Dr. Libby Weaver's written a fascinating book about all the biological factors governing the female body and its ability (or inability) to lose weight. ACCIDENTALLY OVERWEIGHT busts many of the current myths about fat storage, such as counting calories (not all calories are created equal and not all people process them equally) and exercise (sometimes exercise can be a bad thing - really).

Says the author: "Whether consciously or subconsciously, many people are frustrated by how they feel about their body, or its appearance, and this frustration can take up their headspace and influence their moods. By exploring the physical mechanisms of your biochemistry and the emotional forces driving your life, you will begin to understand what has governed the growing and shrinking of your body up until now."
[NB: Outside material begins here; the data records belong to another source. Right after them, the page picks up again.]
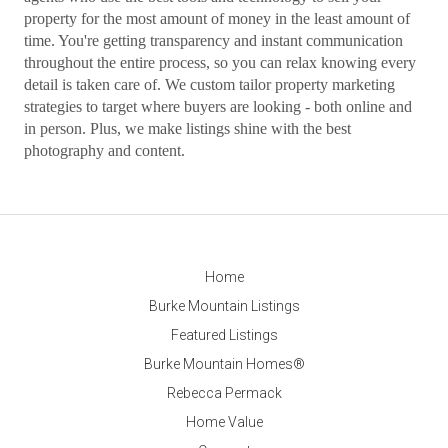
property for the most amount of money in the least amount of
time. You're getting transparency and instant communication
throughout the entire process, so you can relax knowing every
detail is taken care of. We custom tailor property marketing
strategies to target where buyers are looking - both online and
in person. Plus, we make listings shine with the best
photography and content.
Home
Burke Mountain Listings
Featured Listings
Burke Mountain Homes®
Rebecca Permack
Home Value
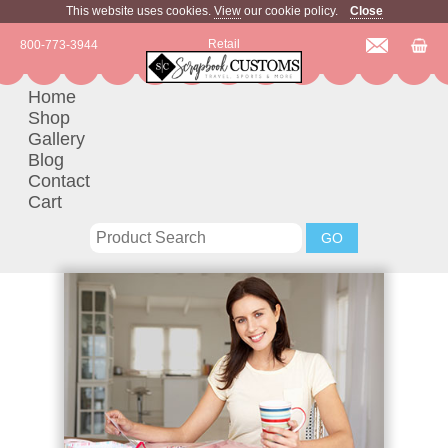
This website uses cookies.
View
our cookie policy.
Close
Retail
800-773-3944
Home
Shop
Gallery
Blog
Contact
Cart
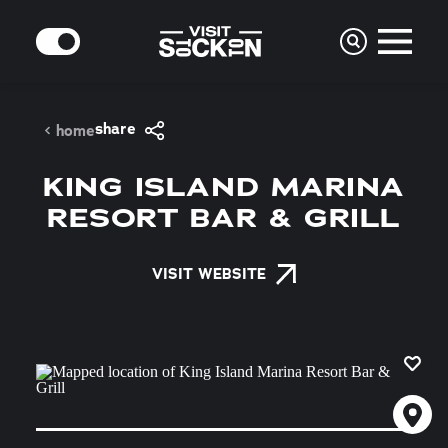
Skip to content
MODE
share
home
KING ISLAND MARINA
RESORT BAR & GRILL
VISIT WEBSITE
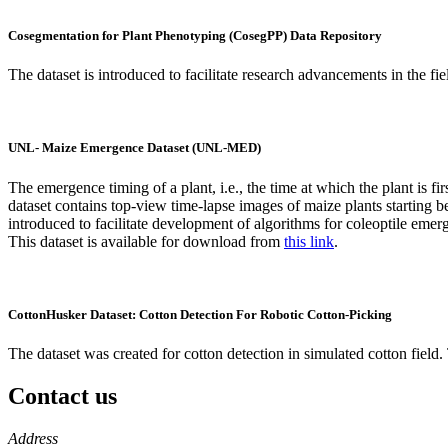
Cosegmentation for Plant Phenotyping (CosegPP) Data Repository
The dataset is introduced to facilitate research advancements in the f
UNL- Maize Emergence Dataset (UNL-MED)
The emergence timing of a plant, i.e., the time at which the plant is fi
dataset contains top-view time-lapse images of maize plants starting b
introduced to facilitate development of algorithms for coleoptile emer
This dataset is available for download from
this link
.
CottonHusker Dataset: Cotton Detection For Robotic Cotton-Picking
The dataset was created for cotton detection in simulated cotton field.
Contact us
https://
www.unl.edu
Address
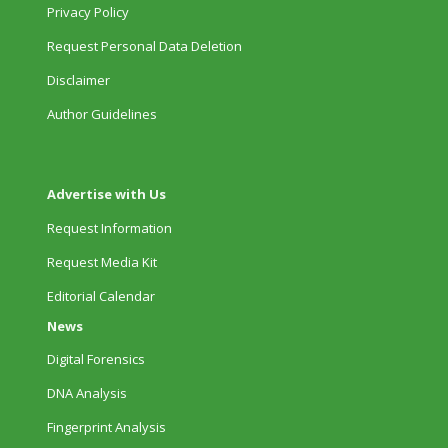
Privacy Policy
Request Personal Data Deletion
Disclaimer
Author Guidelines
Advertise with Us
Request Information
Request Media Kit
Editorial Calendar
News
Digital Forensics
DNA Analysis
Fingerprint Analysis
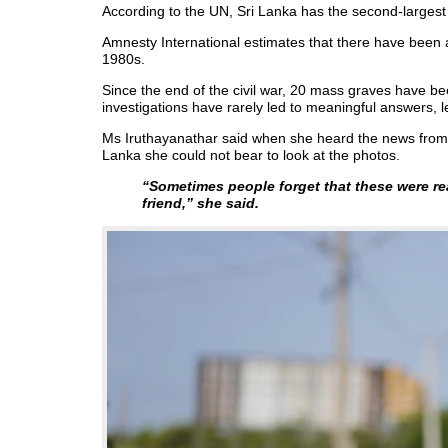
According to the UN, Sri Lanka has the second-largest
Amnesty International estimates that there have been
1980s.
Since the end of the civil war, 20 mass graves have be
investigations have rarely led to meaningful answers, le
Ms Iruthayanathar said when she heard the news from 
Lanka she could not bear to look at the photos.
“Sometimes people forget that these were re
friend,”
she said.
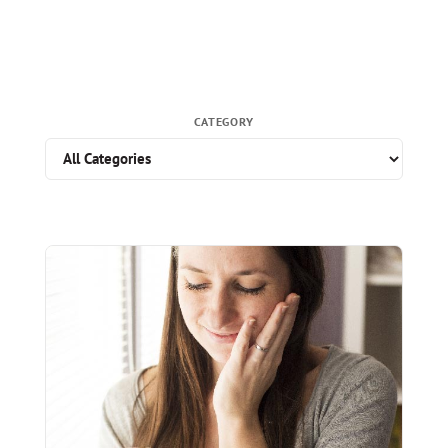
CATEGORY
You can read the book in one sitting, but you'll probably end up skimming through all the important medical stuff. I took it a chapter at a time, each chapter dealing with one piece of the weight battle puzzle. Written for women, most of the wisdom in this book (apart from the sex hormone chapter) can be applied to men.

The advice is simple:
  • slow down
  • cut caffeine
  • sleep more
  • breathe deeply
  • chew
  • figure out what supplement your body lacks (iodine, hormones)
  • be kind to yourself.
My kind of book. I need it on my shelf just to remind me.